Он дописывает последний штрих — слова на потерянном языке вспыхивают красным и растворяются, впитываясь в кожаную обложку. Символы прячутся от его левого глаза, но остаются на поверхности, как листья на воде. Это странное ощущение, которое причиняет ему мигрени в особенно усталые моменты даже двадцать один год спустя.

Артур запрокидывает голову — на краю зрения, между потолком и стеной, кажется, он видит потемневший от времени мертвый осиный улей — и смотрит в потолок. Веки так и норовят закрыться, и он старается не моргать — глаза начинает жечь сильнее от сухости, веки хочется закрыть еще сильнее, чтобы избавиться от боли, и этот замкнутый круг вызывает в нем чистое раздражение.

Он поворачивает голову к брату — Аллен спит, прижав колени к груди, и брови нахмурены даже в глубоком сне. Артур не может сдержать это в себе и поднимается — каждая из его мышц ощущается холодным избитым куском мяса — и приближается к кровати младшего. Он треплет его по волосам, убирая челку с глаз — и Аллен хмурится сильнее, дергается чуть в сторону, как будто вот-вот выскочит из беспокойного сна сразу на ноги.

Белая тварь следует за ними по пятам, и с каждым днем им все сложнее избежать с ней встречи и оторваться, когда она настигает. У них почти нет времени остановится в очередном городе и заработать денег, того хуже поспать и отдохнуть. Ощущение загнанности зажимает их в тиски, словно тяжелые воды озера.

Артур теперь реже слышит смех брата, видит его улыбку — теперь только слипающиеся глаза, полосы поперек лба, сжатые губы, короткие, рваные фразы и обнаженные зубы. И он знает, что сам не лучше.

В его голове все чаще мелькает мысль, как он ненавидит Неа, Ноев, Сердце и весь этот план по спасению мира — за то, что отняли у него брата.

Артур проводит рукой по непослушным рыжим волосам в последний раз. Он подходит к рюкзаку на другом конце кровати и достает оттуда несколько тетрадей.

Он снова садится за стол, берет одну из тетрадей — и начинает выписывать новые руны поверх старых, которые он писал прежде чем вручить дневники Аллену.

Против влажности — против случайного открытия — против грязи — против разрывов — против яда акум — против гниения.

Слова накладываются друг на друга, слой за слоем, и вспыхивают ярко-красным.

***

Союз ладоней поцелуем закрепится

Ночь однажды распахнет объятья,

Мальчик ляжет и уснет.

***

— Брат!

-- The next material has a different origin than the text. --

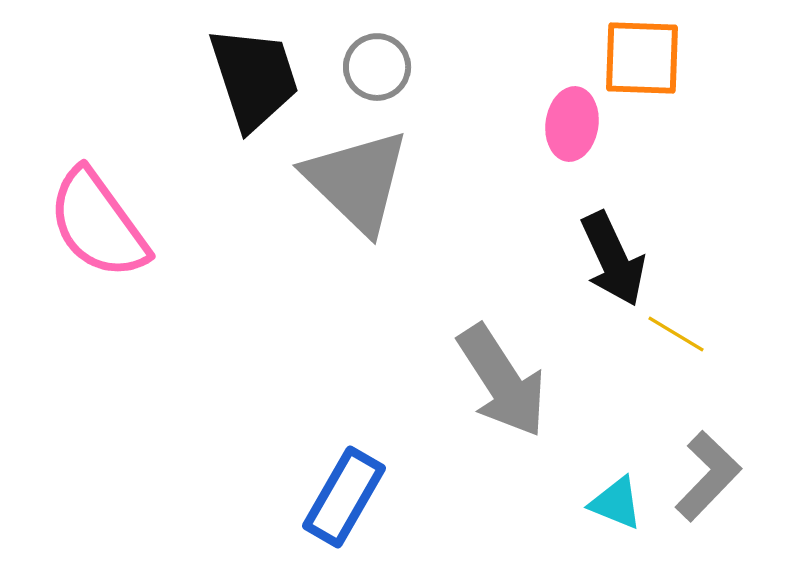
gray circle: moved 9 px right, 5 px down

Скажи этому идиоту, что я прав!

— Кто еще идиот?! — кричит Неа и они снова сталкиваются лбами.

— Мы не должны их остановить? — интересуется Винсент. Он отнимает глаза от книги на вспыльчивых подростков и чинно отпивает горячего чая; Мана рядом вспыхивает смехом.

— Не стоит, — советует он между хохотом. — Они устанут и начнут нормально разговаривать.

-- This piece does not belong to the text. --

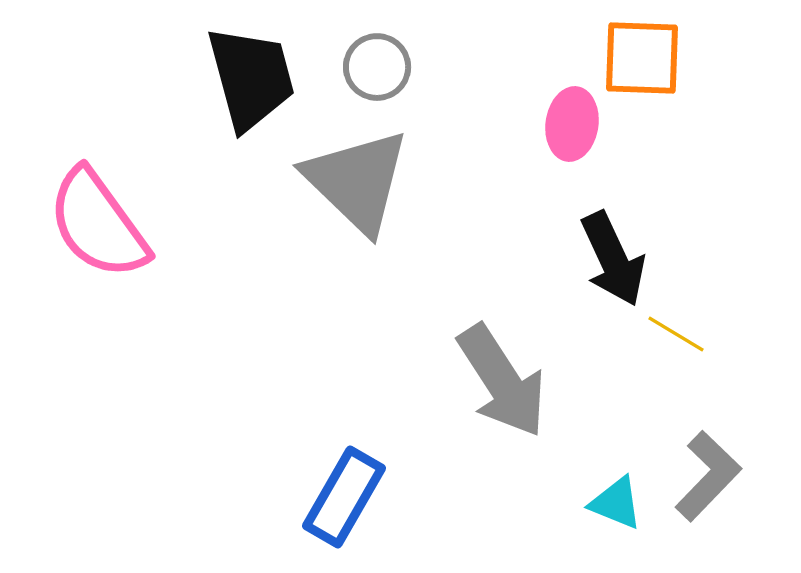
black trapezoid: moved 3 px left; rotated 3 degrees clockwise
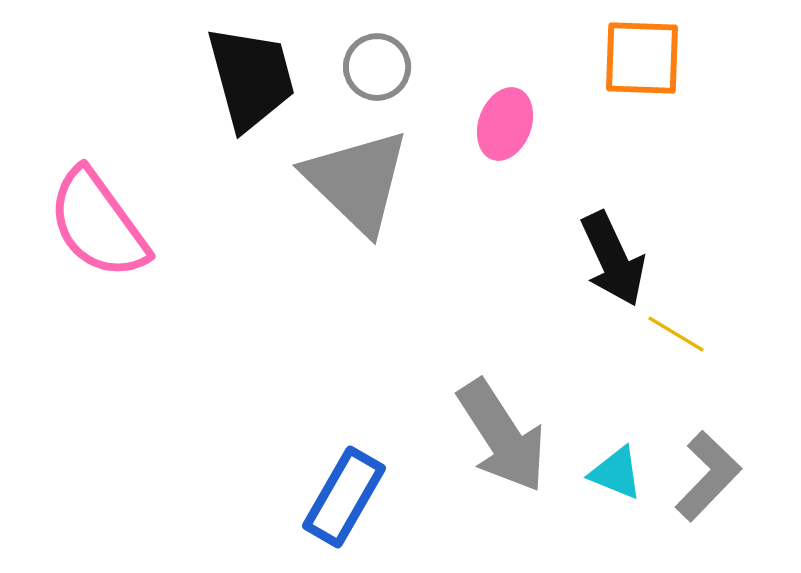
pink ellipse: moved 67 px left; rotated 12 degrees clockwise
gray arrow: moved 55 px down
cyan triangle: moved 30 px up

— Эй! — кричит Аллен. Он отвлекается на мгновение — и этого хватает Неа, чтобы всем корпусом сбить его с ног. Аллен ойкает — хрипит, когда его спина плашмя падает на деревянный пол веранды и все его кости будто разбегаются — и Мана громко смеется. Винсент прикрывает лицо рукой — прячет улыбку.

— Я тебя ненавижу, — ноет он, когда Неа с хохотом скатывается с него.

Винсент оборачивается назад, почувствовав чужое присутствие — и видит прислонившуюся к двери Катерину. Она смотрит за детьми с мягким весельем. Младший книжник кивает и госпожа возвращает ему приветствие, прежде чем ее лицо выравнивается. Она кашляет, привлекая внимание.

Дети замечают серьезный взгляд — и тут же вскакивают со своих мест.

— Доброе утро, госпожа Кэмпбелл! — хором кричат Аллен и Неа. Мана повторяет за ним, пытаясь спрятать смешки в вороте рубашки.

Госпожа вздыхает будто устало — Аллен и Неа вытягиваются по струнке, но Винсент слышит смешливые нотки.

— Мана, Аллен, дядя Сильвестр зовет вас на южный квадрант полей. Просил передать, что нашел какое-то новое растение.

После ее слов Аллен тут же снимается с места, несется через еще только расцветающие, невысокие, не решившие между зеленым и золотым поля колосьев — и рыжие растрепанные волосы ярким маяком разбавляют зеленый и голубой горизонт.

Не настолько полный энтузиазма, но заинтригованный Мана бежит следом, пытаясь аккуратно наступать по следам младшего, где культуру уже сломали. От этого он больше похож на неловкого олененка, чем почти шестнадцатилетнего юношу, почти Лорда.

— Вы точно братья? — уточняет Неа просто из вредности. Катерина за ним смешливо фыркает: будто это не видно в их медных, вьющихся волосах, тонкой, ложно-хрупкой фигуре, в мягком, но наблюдательном взгляде и расчетливых, точных движениях, словно марионетка в руках мастера.

Будто Аллен не был предан биологии и своим исследованиям также, как любой книжник — истории и записям.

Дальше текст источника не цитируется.